**Job:** Recast the records below as a numbered list of their lines, skipping blank lines and leaving out the pictures.

######

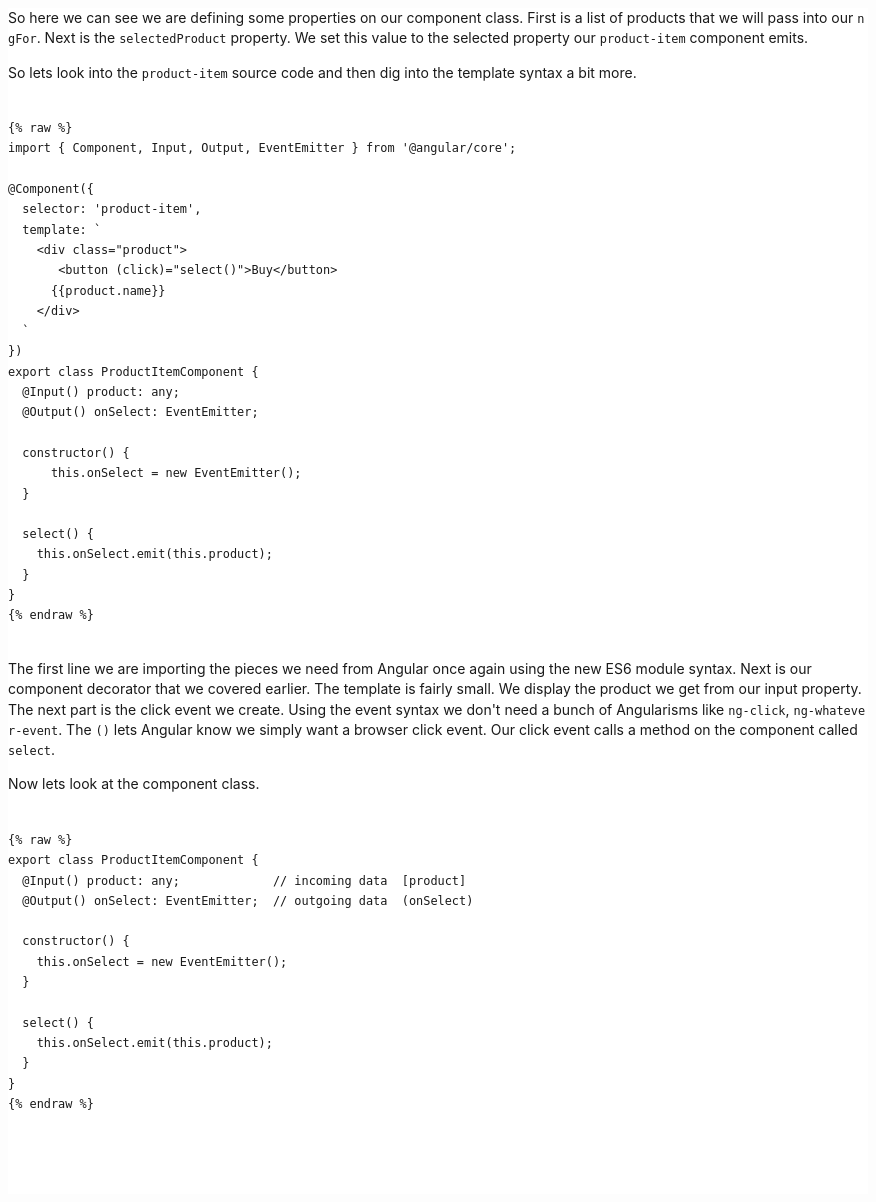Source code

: 
So here we can see we are defining some properties on our component class. First is a list of products that 
we will pass into our `ngFor`. Next is the `selectedProduct` property. We set this value to the selected property
our `product-item` component emits. 

So lets look into the `product-item` source code and then dig into the template syntax a bit more.

<pre class="language-javascript">
<code>
{% raw %}
import { Component, Input, Output, EventEmitter } from &#39;@angular/core&#39;;

@Component({
  selector: 'product-item',
  template: `
    &lt;div class="product"&gt;
       &lt;button (click)="select()">Buy&lt;/button&gt;
      {{product.name}}
    &lt;/div&gt;
  `
})
export class ProductItemComponent {
  @Input() product: any;
  @Output() onSelect: EventEmitter;
  
  constructor() {
      this.onSelect = new EventEmitter();
  }
  
  select() {
    this.onSelect.emit(this.product);
  }
}
{% endraw %}
</code>
</pre>

The first line we are importing the pieces we need from Angular once again using the new ES6 module syntax.
Next is our component decorator that we covered earlier. The template is fairly small. We display the product 
we get from our input property. The next part is the click event we create. Using the event syntax we don't need 
a bunch of Angularisms like `ng-click`, `ng-whatever-event`. The `()` lets Angular know we simply want a browser 
click event. Our click event calls a method on the component called `select`.

Now lets look at the component class.

<pre class="language-javascript">
<code>
{% raw %}
export class ProductItemComponent {
  @Input() product: any;             // incoming data  [product]
  @Output() onSelect: EventEmitter;  // outgoing data  (onSelect)
  
  constructor() {
    this.onSelect = new EventEmitter();
  }

  select() {
    this.onSelect.emit(this.product);
  }
}
{% endraw %}
</code>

######

**Answer to the exercise:**
1. Source code
2. : 
3. So here we can see we are defining some properties on our component class. First is a list of products that 
4. we will pass into our `ngFor`. Next is the `selectedProduct` property. We set this value to the selected property
5. our `product-item` component emits. 
6. So lets look into the `product-item` source code and then dig into the template syntax a bit more.
7. <pre class="language-javascript">
8. <code>
9. {% raw %}
10. import { Component, Input, Output, EventEmitter } from &#39;@angular/core&#39;;
11. @Component({
12.   selector: 'product-item',
13.   template: `
14.     &lt;div class="product"&gt;
15.        &lt;button (click)="select()">Buy&lt;/button&gt;
16.       {{product.name}}
17.     &lt;/div&gt;
18.   `
19. })
20. export class ProductItemComponent {
21.   @Input() product: any;
22.   @Output() onSelect: EventEmitter;
23.   constructor() {
24.       this.onSelect = new EventEmitter();
25.   }
26.   select() {
27.     this.onSelect.emit(this.product);
28.   }
29. }
30. {% endraw %}
31. </code>
32. </pre>
33. The first line we are importing the pieces we need from Angular once again using the new ES6 module syntax.
34. Next is our component decorator that we covered earlier. The template is fairly small. We display the product 
35. we get from our input property. The next part is the click event we create. Using the event syntax we don't need 
36. a bunch of Angularisms like `ng-click`, `ng-whatever-event`. The `()` lets Angular know we simply want a browser 
37. click event. Our click event calls a method on the component called `select`.
38. Now lets look at the component class.
39. <pre class="language-javascript">
40. <code>
41. {% raw %}
42. export class ProductItemComponent {
43.   @Input() product: any;             // incoming data  [product]
44.   @Output() onSelect: EventEmitter;  // outgoing data  (onSelect)
45.   constructor() {
46.     this.onSelect = new EventEmitter();
47.   }
48.   select() {
49.     this.onSelect.emit(this.product);
50.   }
51. }
52. {% endraw %}
53. </code>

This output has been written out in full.